Cell Reports (Aug 2024)
Sigma-1 receptor recruits LC3 mRNA to ER-associated omegasomes to promote localized LC3 translation enabling functional autophagy
Abstract
Summary: Autophagosome formation initiated on the endoplasmic reticulum (ER)-associated omegasome requires LC3. Translational regulation of LC3 biosynthesis is unexplored. Here we demonstrate that LC3 mRNA is recruited to omegasomes by directly binding to the ER transmembrane Sigma-1 receptor (S1R).
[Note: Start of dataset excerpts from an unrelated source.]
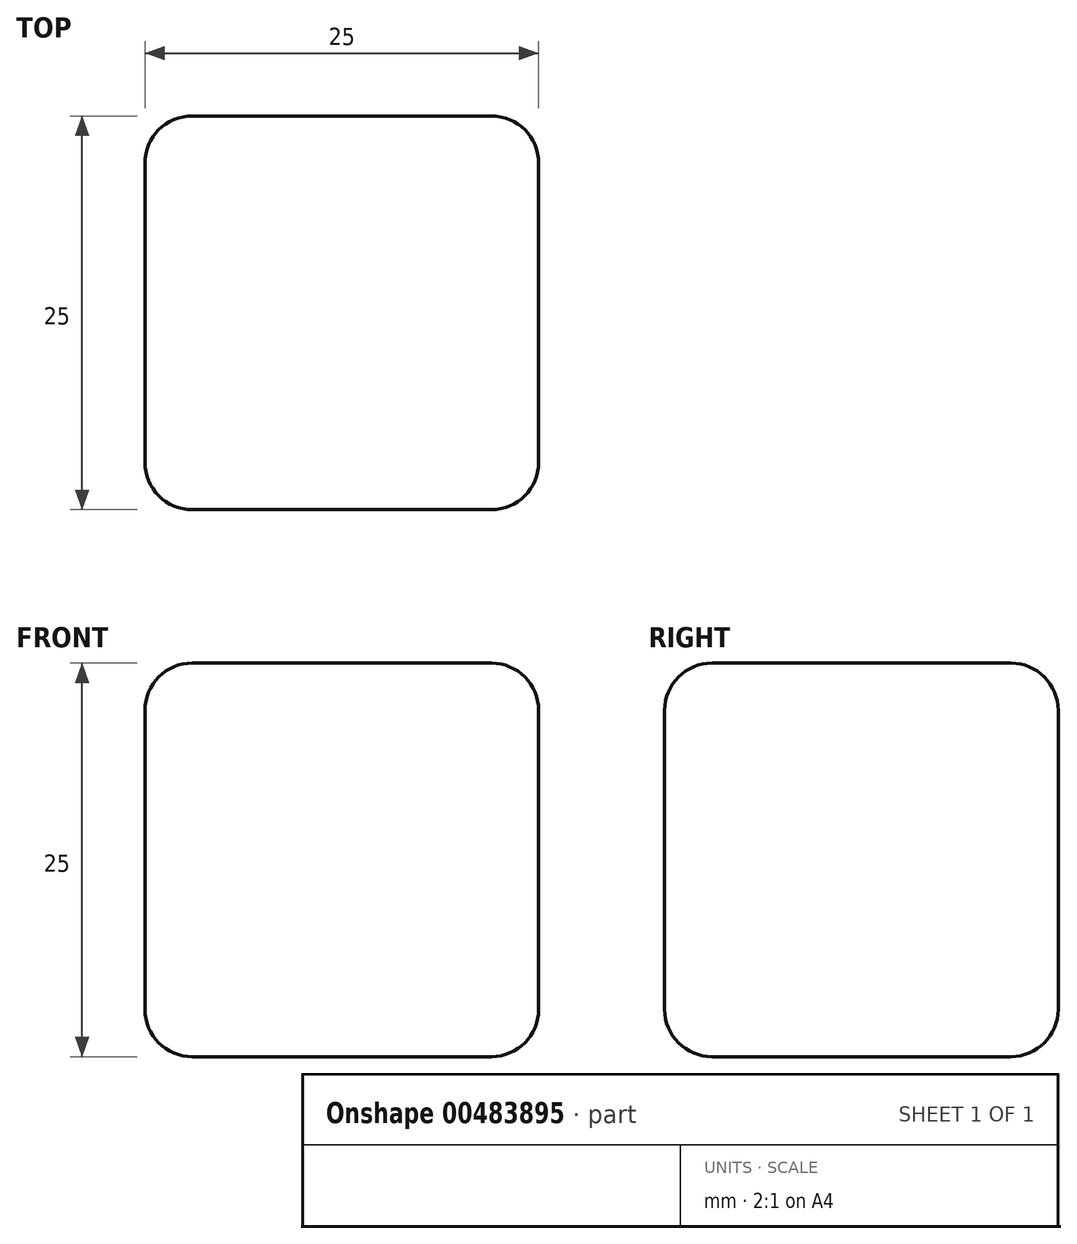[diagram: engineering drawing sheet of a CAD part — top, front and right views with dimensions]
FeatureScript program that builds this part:
annotation { "Feature Type Name" : "Feature", "Feature Type Description" : "" }
export const myFeature = defineFeature(function(context is Context, id is Id, definition is map)
    precondition{}
    {
        {
            var Q0;
            Q0=qCreatedBy(makeId("Top.planeOp"),FACE);
            var sketch = newSketch(context, id + "F0", { "sketchPlane" : qUnion([Q0])});
            skLineSegment(sketch, "E0.bottom", {"start": v(-12.5, 12.5) * mm, "end": v(12.5, 12.5) * mm});
            skLineSegment(sketch, "E0.top", {"start": v(-12.5, -12.5) * mm, "end": v(12.5, -12.5) * mm});
            skLineSegment(sketch, "E0.left", {"start": v(-12.5, 12.5) * mm, "end": v(-12.5, -12.5) * mm});
            skLineSegment(sketch, "E0.right", {"start": v(12.5, 12.5) * mm, "end": v(12.5, -12.5) * mm});
            skSolve(sketch);
        }
        {
            var Q0;
            Q0 = qSketchRegion(id + "FaGl0OoQbQYhOC2_0", true);
            var Q1;
            Q1 = qSketchRegion(id + "F0", true);
            extrude(context, id + "F1", {"entities" : qUnion([Q0, Q1]), "depth" : 25 * mm});
        }
        {
            var Q0;
            Q0=makeQuery(id+"F1.opExtrude","CAP_EDGE",EDGE,{"disambiguationData":[OSD([sQuery(id+"F0.wireOp",EDGE,"E0.right")])],"isStart":false});
            fillet(context, id + "F2", {"entities" : qUnion([Q0]), "radius" : 3 * mm, "tangentPropagation" : true, "allowEdgeOverflow" : false});
        }
        {
            var Q0;
            Q0=makeQuery(id+"F1.opExtrude","CAP_FACE",FACE,{"disambiguationData":[OSD([sQuery(id+"F0.wireOp",EDGE,"E0.bottom"),sQuery(id+"F0.wireOp",EDGE,"E0.top"),sQuery(id+"F0.wireOp",EDGE,"E0.left"),sQuery(id+"F0.wireOp",EDGE,"E0.right")])],"isStart":false});
            fillet(context, id + "F3", {"entities" : qUnion([Q0]), "radius" : 3 * mm, "tangentPropagation" : true, "allowEdgeOverflow" : false});
        }
        {
            var Q0;
            Q0=makeQuery(id+"F1.opExtrude","CAP_FACE",FACE,{"disambiguationData":[OSD([sQuery(id+"F0.wireOp",EDGE,"E0.bottom"),sQuery(id+"F0.wireOp",EDGE,"E0.top"),sQuery(id+"F0.wireOp",EDGE,"E0.left"),sQuery(id+"F0.wireOp",EDGE,"E0.right")])],"isStart":true});
            fillet(context, id + "F4", {"entities" : qUnion([Q0]), "radius" : 3 * mm, "tangentPropagation" : true, "allowEdgeOverflow" : false});
        }
        {
            var Q0;
            Q0=makeQuery(id+"F1.opExtrude","SWEPT_EDGE",EDGE,{"disambiguationData":[OSD([sQuery(id+"F0.wireOp",EDGE,"E0.bottom"),sQuery(id+"F0.wireOp",EDGE,"E0.left")])]});
            var Q1;
            Q1=makeQuery(id+"F1.opExtrude","SWEPT_EDGE",EDGE,{"disambiguationData":[OSD([sQuery(id+"F0.wireOp",EDGE,"E0.top"),sQuery(id+"F0.wireOp",EDGE,"E0.left")])]});
            fillet(context, id + "F5", {"entities" : qUnion([Q0, Q1]), "radius" : 3 * mm, "tangentPropagation" : true, "allowEdgeOverflow" : false});
        }
    });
Cell-based and in vitro reconstitution experiments show that S1R interacts with the 3′ UTR of LC3 mRNA and ribosomes to promote LC3 translation. Strikingly, the 3′ UTR of LC3 is also required for LC3 protein lipidation, thereby linking the mRNA-3′ UTR to LC3 function. An autophagy-defective S1R mutant responsible for amyotrophic lateral sclerosis cannot bind LC3 mRNA or induce LC3 translation. We propose a model wherein S1R de-represses LC3 mRNA via its 3′ UTR at the ER, enabling LC3 biosynthesis and lipidation. Because several other LC3-related proteins use the same mechanism, our data reveal a conserved pathway for localized translation essential for autophagosome biogenesis with insights illuminating the molecular basis of a neurodegenerative disease.